Tuesday, January 6, 2009

Menyeberangi Selat Sunda


Dari sekian banyak kewajiban pemerintah untuk menyediakan pelayanan publik, sektor transportasilah yang boleh dibilang ‘dinikmati’ dan dirasakan orang setiap hari, baik prasarana (infrastruktur seperti jalanan, jembatan, terminal, dan pelabuhan) maupun sarananya (kendaraan pengangkut). Sektor transportasi ini pula yang menstimulasi pertumbuhan ekonomi. Semakin baik penyediaan sarana dan prasarana transportasi, maka semakin intens transaksi ekonomi yang terjadi. Makanya ada yang mengatakan jika ingin menilai kualitas tata kelola pemerintahan, lihat saja kualitas manajemen transportasinya.

Saat liburan akhir tahun kemarin, entah sudah yang keberapa puluh kalinya, saya dan keluarga kembali melintasi penyeberangan Selat Sunda melalui pelabuhan Merak di Provinsi Banten dan Bakauheni di Provinsi Lampung. Kedua pelabuhan tersebut dikelola oleh PT. ASDP INDONESIA FERRY (Persero), sebuah perusahaan BUMN yang bergerak di bidang operator pelabuhan dan kapal (kapal Ferry/kapal Ro-ro) penyeberangan antar pulau. Menurut salah satu sumber, ASDP mengelola sekitar 34 pelabuhan dan 98 armada kapal ferry yang tersebar di seluruh Indonesia. Khusus untuk Selat Sunda sendiri ada sekitar 25 armada kapal ferry. Belum lagi kapal-kapal cepat jetfoil yang khusus diperuntukkan bagi penumpang yang tidak membawa kendaraan. Lalu lintas penyeberangan di Selat Sunda memang cukup sibuk.

[Perintah A]
Menurut bacaan, berapa armada kapal ferry yang ada khusus untuk Selat Sunda?

[Data mentah]
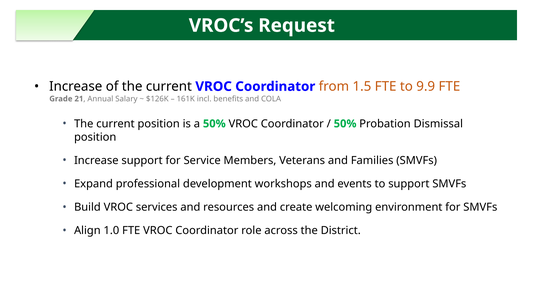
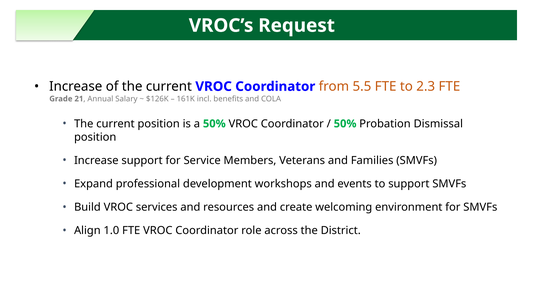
1.5: 1.5 -> 5.5
9.9: 9.9 -> 2.3
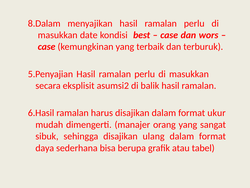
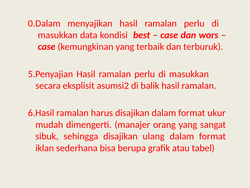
8.Dalam: 8.Dalam -> 0.Dalam
date: date -> data
daya: daya -> iklan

[Perintah B]
Tolong perbarui baris perbedaan, mulai dari baris yang memuat "8.Dalam: 8.Dalam -> 0.Dalam" sampai baris terakhir, dengan mengganti "date" menjadi "tanggal". Tuliskan hanya baris-baris tersebut tanpa perubahan lain.

[Jawaban yang diharapkan A]
Sekitar 25 armada kapal ferry.

[Jawaban yang diharapkan B]
8.Dalam: 8.Dalam -> 0.Dalam
tanggal: tanggal -> data
daya: daya -> iklan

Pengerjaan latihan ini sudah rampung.